Jalan cukup lengang. Tetapi ketika Sam sampai di sebelah Rastri mendadak terdengar suara raungan sekelompok sepeda motor dari kejauhan. Asap menghantam hidung Sam ketika lima orang berkendaraan sepeda motor itu berhenti mendadak di depan Rastri. 

“Brandal bising ini menjemputmu?” tanya Sam heran. Tanpa menoleh Rastri melompat ke belakang pengendara terdepan. Wajah-wajah yang menatap Sam keras dan garang. 

“Apakah orang ini mengganggumu, Rastri?” setengah menoleh si pengendara motor bertanya. Wajah tirus yang dibingkai rambut gondrong itu didominasi oleh dua pasang mata yang lebar dan tajam, serta sebuah mulut berbibir hitam tipis yang tampak agak feminin untuk lelaki segarang itu. 

“Tidak, hanya ....”

“Gue ingin gue tidak lagi melihat lo ketika menjemput Rastri besok!” sembur si gondrong pengendara sepeda motor itu langsung kepada Sam. 

“Para penjemputmu sangat mengesankan, Rastri. Sangat ramah!” tukas Sam berusaha mengalahkan bunyi derum motor.
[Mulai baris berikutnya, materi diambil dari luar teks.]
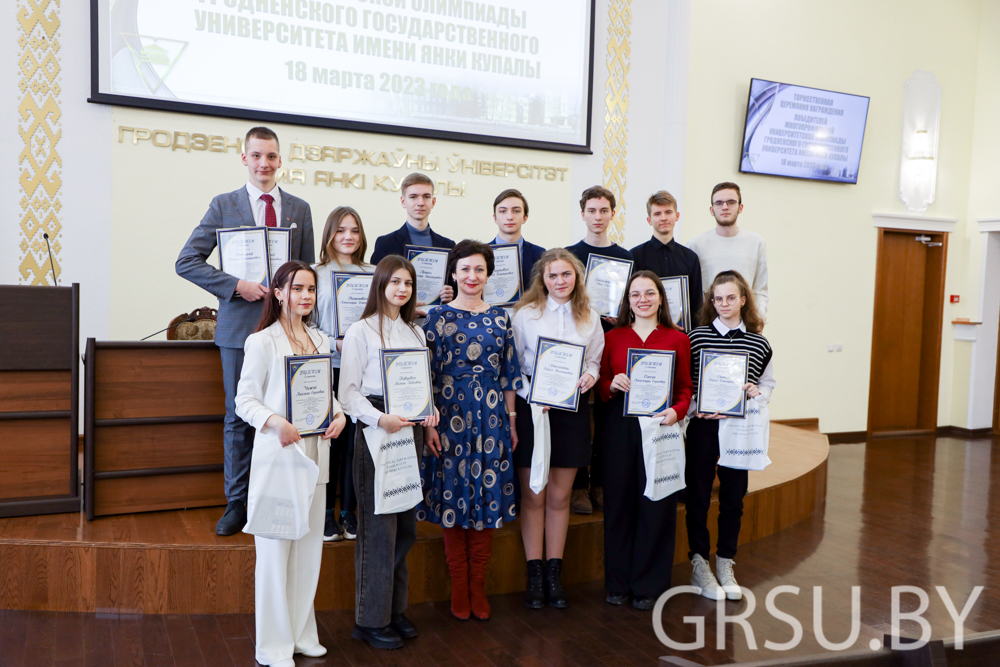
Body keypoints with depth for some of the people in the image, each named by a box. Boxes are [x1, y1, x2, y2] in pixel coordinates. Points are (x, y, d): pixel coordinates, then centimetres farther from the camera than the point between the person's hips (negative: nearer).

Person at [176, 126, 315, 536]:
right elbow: (187, 261, -1)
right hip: (240, 325, -1)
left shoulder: (300, 209, 11)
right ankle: (237, 504, 16)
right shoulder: (224, 205, 4)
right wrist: (236, 285, -13)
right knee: (239, 417, 5)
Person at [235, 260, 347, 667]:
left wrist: (338, 413, -3)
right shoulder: (262, 341, -5)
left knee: (309, 545, 12)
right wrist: (275, 421, -23)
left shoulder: (320, 340, 13)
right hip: (276, 452, -6)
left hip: (315, 452, 6)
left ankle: (302, 634, 26)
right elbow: (244, 401, -6)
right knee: (275, 548, 0)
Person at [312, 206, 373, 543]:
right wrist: (336, 345, -14)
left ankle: (350, 512, 17)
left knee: (357, 438, 4)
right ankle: (327, 513, 14)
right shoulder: (316, 275, 3)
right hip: (328, 368, -2)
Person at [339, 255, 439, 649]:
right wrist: (379, 419, -22)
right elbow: (348, 391, -8)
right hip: (375, 430, -6)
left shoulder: (415, 332, 16)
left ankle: (396, 609, 23)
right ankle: (371, 619, 9)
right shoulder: (361, 331, -4)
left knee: (405, 525, 10)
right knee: (379, 526, -3)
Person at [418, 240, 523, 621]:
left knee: (487, 497, 6)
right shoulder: (438, 317, 0)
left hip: (491, 419, 3)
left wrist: (512, 421, 8)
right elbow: (426, 374, -3)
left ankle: (478, 587, 18)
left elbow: (509, 375, 11)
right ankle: (459, 588, 16)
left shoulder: (499, 319, 9)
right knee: (452, 495, 2)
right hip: (450, 417, -2)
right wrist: (430, 423, -8)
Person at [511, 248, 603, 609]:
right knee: (534, 496, 3)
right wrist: (532, 397, -14)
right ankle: (535, 575, 13)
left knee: (560, 496, 8)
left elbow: (594, 361, 15)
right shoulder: (525, 314, 0)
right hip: (531, 409, -2)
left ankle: (554, 573, 18)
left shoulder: (590, 318, 9)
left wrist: (590, 375, -8)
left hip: (571, 410, 2)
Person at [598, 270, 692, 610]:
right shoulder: (613, 337, 8)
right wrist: (612, 386, -11)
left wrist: (676, 411, -13)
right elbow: (602, 384, 10)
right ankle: (618, 582, 19)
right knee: (619, 502, 5)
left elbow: (685, 388, 5)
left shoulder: (678, 339, 6)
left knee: (656, 504, 3)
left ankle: (648, 585, 17)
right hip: (620, 426, 1)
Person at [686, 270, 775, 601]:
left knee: (733, 498, 9)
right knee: (698, 496, 3)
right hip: (702, 428, -2)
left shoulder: (759, 343, 4)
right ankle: (699, 565, 17)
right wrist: (696, 409, -13)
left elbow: (768, 385, 13)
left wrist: (755, 394, -8)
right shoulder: (697, 337, -1)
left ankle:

Si gondrong melompat dan dalam gerakan yang gesit penuh kemarahan ia berhasil mencengkeram baju Sam. Sam mundur tanpa berusaha melepaskan diri. Dan ini semakin meningkatkan kemurkaan si pengendara itu. Ia membanting Sam ke samping. 

Matanya terbelalak. 

Sam sama sekali tak bergerak seperti pilar beton baja. Mereka berdua berdiri berhadapan sesaat. Sam menatap penyerangnya tenang, sementara pengendara motor itu memegangi baju Sam dengan marah bercampur jengah. Situasinya nyaris menggelikan. Para pengendara sepeda motor menatap mereka dengan bingung sebelum penyerang Sam berteriak sebal dan melepaskan Sam dengan kasar.

“Kau sudah selesai melampiaskan marahmu, gondrong?” tanya Sam tanpa nada humor. Penyerangnya telah meloncat kembali ke atas sadel, di belakangnya Rastri menatap Sam dengan pandangan heran.

Jawaban yang Sam terima derum yang lebih memekakkan telinga dan asap yang menyembur lebih banyak dari lima sepeda motor itu. Hantu-hantu penasaran akan bangun jika mereka terus membuat kebisingan dan berulah seperti itu. 

Setelah menatap dingin ke arah Sam, mereka pergi meninggalkan Sam sendirian di kota yang mulai sunyi.